KarmaRide 2013We’re all here for different reasons, working out our unique and evolving karma. But yours, mine, theirs are at core pretty much the same stuff even if the nouns, verbs, locations, and languages seem very different. My cosmology says we’re all learning the lessons of understanding and compassion. I may get hung up on one piece of it and you on another. So we get different stories to live and tell along the way.

Those stories are our lives. If you think of each incarnation as a going to sleep and waking up in a different dream, then we’re each here dreaming, trying to make sense of the imagery and lessons of those stories. Dreaming is the metaphor of this and next week’s readings: what we’re being told and how to make sense of it in ways that are useful.

Joseph, our new protagonist, has a wild ride. Like the spinning cups at the amusement park, knocked and jolted from every side, turning all the while in crazy loops.

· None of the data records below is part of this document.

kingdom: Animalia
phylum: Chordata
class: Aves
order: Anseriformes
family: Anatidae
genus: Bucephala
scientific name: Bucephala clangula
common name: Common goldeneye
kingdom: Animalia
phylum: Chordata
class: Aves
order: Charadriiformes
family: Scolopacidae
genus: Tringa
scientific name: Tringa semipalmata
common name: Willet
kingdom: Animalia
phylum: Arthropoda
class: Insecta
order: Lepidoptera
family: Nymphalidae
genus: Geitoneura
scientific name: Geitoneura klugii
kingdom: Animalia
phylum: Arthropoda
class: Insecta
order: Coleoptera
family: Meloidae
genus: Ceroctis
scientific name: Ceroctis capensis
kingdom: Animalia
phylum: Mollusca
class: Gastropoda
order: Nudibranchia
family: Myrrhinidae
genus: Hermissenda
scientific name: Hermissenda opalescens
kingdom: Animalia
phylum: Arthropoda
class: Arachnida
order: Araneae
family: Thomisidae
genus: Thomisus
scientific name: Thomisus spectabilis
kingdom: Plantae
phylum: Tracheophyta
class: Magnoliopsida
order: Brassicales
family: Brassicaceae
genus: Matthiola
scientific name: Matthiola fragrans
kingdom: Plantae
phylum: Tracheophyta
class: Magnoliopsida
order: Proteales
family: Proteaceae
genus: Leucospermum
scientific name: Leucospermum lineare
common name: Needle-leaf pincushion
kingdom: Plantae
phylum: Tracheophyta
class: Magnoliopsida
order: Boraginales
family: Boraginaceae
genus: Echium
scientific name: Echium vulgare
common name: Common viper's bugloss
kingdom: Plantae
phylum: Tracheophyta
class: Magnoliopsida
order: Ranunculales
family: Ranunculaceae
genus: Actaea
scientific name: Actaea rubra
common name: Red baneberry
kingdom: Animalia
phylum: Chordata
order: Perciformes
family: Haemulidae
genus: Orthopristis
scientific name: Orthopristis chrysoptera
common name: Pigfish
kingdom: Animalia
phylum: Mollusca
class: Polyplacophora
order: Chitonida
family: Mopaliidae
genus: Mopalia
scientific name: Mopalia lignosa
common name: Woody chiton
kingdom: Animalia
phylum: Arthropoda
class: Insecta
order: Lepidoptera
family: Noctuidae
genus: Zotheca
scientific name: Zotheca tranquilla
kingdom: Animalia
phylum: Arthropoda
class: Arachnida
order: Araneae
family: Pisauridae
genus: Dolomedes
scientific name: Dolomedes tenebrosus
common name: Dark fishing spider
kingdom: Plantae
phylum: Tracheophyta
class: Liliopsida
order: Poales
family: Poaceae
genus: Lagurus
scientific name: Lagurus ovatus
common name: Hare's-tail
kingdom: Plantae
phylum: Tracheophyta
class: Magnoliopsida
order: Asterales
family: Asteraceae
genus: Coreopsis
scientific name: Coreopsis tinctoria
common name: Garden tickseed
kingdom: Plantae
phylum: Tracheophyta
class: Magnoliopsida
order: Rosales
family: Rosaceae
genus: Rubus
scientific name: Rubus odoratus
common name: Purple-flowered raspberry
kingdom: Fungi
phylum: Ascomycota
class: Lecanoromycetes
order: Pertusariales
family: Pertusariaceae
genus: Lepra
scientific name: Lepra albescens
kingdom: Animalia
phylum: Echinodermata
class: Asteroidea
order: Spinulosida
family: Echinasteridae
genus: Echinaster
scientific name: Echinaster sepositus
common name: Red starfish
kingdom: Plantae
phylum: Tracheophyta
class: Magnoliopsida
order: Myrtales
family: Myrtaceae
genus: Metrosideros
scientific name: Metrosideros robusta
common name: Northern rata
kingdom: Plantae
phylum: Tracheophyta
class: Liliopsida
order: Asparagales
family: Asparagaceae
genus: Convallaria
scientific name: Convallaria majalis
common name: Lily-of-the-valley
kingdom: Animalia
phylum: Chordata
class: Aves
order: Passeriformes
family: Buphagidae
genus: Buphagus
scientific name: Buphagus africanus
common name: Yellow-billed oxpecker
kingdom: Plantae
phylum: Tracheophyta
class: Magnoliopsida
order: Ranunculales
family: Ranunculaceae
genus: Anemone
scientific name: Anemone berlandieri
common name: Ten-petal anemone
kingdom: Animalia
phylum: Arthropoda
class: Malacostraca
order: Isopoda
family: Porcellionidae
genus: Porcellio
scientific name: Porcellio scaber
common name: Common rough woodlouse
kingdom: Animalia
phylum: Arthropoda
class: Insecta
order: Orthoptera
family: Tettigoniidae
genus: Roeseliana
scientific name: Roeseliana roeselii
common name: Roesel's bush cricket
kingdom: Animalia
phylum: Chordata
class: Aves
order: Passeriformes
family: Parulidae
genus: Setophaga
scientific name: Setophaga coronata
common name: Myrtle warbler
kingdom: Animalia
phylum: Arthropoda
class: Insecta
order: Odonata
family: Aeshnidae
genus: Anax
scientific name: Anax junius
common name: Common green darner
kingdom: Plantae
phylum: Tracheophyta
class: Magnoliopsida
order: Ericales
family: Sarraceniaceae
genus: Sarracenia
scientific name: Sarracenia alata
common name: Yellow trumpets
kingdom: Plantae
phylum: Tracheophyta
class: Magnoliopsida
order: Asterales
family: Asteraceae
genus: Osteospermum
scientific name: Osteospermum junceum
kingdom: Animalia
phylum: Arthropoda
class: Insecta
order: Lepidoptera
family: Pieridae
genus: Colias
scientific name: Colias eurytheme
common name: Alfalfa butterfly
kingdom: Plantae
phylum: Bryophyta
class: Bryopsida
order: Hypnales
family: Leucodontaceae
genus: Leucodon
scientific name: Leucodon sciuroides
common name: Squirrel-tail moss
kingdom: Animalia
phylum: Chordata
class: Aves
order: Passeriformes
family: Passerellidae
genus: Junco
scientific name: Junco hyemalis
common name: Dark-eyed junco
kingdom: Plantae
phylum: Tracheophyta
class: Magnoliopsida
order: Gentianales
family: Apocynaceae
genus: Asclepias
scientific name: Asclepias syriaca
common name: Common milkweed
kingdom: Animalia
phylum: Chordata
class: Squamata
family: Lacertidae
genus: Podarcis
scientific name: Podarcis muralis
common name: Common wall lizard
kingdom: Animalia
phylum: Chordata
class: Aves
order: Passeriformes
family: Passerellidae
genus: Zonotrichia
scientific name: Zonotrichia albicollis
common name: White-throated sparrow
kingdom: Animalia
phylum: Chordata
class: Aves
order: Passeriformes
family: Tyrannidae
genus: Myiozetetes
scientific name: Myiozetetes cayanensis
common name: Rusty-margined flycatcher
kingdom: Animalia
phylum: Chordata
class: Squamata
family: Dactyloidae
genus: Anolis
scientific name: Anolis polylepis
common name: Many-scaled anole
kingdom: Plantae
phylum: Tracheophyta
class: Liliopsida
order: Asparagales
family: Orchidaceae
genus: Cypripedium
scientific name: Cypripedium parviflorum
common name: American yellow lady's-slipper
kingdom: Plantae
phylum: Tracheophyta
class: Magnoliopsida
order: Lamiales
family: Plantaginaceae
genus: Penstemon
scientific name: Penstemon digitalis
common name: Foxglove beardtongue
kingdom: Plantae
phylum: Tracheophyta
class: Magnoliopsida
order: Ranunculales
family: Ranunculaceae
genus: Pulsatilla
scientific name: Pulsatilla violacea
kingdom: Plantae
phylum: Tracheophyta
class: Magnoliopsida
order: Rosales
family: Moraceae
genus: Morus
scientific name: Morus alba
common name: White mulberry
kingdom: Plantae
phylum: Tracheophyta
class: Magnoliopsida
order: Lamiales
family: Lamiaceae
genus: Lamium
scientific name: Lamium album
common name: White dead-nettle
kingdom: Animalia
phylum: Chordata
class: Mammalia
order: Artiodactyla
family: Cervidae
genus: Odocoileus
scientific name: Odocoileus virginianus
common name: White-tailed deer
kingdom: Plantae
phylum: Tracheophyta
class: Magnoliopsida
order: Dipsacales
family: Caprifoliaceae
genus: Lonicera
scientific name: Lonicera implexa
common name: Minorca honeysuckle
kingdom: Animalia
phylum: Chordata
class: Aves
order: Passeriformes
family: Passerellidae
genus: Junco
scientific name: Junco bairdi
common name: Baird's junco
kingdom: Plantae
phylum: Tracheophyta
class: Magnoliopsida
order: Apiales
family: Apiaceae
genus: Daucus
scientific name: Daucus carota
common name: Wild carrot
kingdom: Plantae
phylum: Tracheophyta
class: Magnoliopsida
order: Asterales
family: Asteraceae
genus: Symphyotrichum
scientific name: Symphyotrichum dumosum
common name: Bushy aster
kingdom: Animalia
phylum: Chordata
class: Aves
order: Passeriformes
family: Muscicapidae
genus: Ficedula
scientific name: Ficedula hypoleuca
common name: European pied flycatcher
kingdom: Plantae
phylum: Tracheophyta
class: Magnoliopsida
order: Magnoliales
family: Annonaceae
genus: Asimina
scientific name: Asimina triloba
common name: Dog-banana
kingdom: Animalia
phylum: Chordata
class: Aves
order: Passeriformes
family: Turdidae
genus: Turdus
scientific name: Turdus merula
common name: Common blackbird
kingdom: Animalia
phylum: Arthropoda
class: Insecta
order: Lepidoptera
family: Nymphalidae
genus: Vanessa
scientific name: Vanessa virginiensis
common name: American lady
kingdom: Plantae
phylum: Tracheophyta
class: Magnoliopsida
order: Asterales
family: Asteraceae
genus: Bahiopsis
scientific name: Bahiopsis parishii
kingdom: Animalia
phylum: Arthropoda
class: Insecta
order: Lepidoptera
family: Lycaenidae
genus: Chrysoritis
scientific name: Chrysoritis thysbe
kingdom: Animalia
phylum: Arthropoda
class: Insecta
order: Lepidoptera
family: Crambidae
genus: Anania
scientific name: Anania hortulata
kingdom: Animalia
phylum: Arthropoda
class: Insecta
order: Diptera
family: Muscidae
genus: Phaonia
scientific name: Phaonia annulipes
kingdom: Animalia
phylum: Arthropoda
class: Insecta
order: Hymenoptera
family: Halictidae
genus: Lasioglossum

His story this week: he’s daddy’s favorite son; full of himself; wears a distinctive “coat of many colors”; is gifted with prophetic dreams (in which he’s the boss and the hero); gets tossed into a pit by his jealous brothers, then sold into slavery; becomes the target of his owner’s wife’s affections; resists her would-be seduction; lands in jail; interprets more prophetic dreams; gets a reputation for being insightful and special.

It’s clear early that he’s not going to become a simple herder. There’s a star on his head (even if he painted it there himself) that says, Look at me. Big things coming.

Most of our journeys are less dramatic. We take longer to find our gifts. Sure, there’s the occasional Mozart, a prodigy at age six. But most of us come into our own more slowly, in stages, over time. Or even blossom late, like Grandma Moses. Our gifts are learned from all our stories, the joyous and the painful, the easy and the hard. The living dream of our journey.

Using Torah as an allegory for personal growth helps you see its archetypes as both for and about you. Instructive if not directly prophetic. A tool to help you get more from your process.

There was a recent radio story about people with the chance to choose one super power. The most popular were the ability to fly or to become invisible (with gazillion caveats, like How fast? or Do my clothes go invisible too?). Joseph’s super power is dream interpretation. What to others is a complex jumble of images or strange situations is for him a vivid and prophetic story.

Insight about what’s coming, or at least what energies are turning the gears, creates perspective. And as much as most of us wouldn’t choose slavery and prison, each piece of the journey helps him to where he’s doing. Ditto for you.

Even if you can’t fly, become invisible, or prophesize, think about what makes you special. How did you acquire and deepen those skills? How they can help you get closer to your goals? How can they help you make better choices on your journey?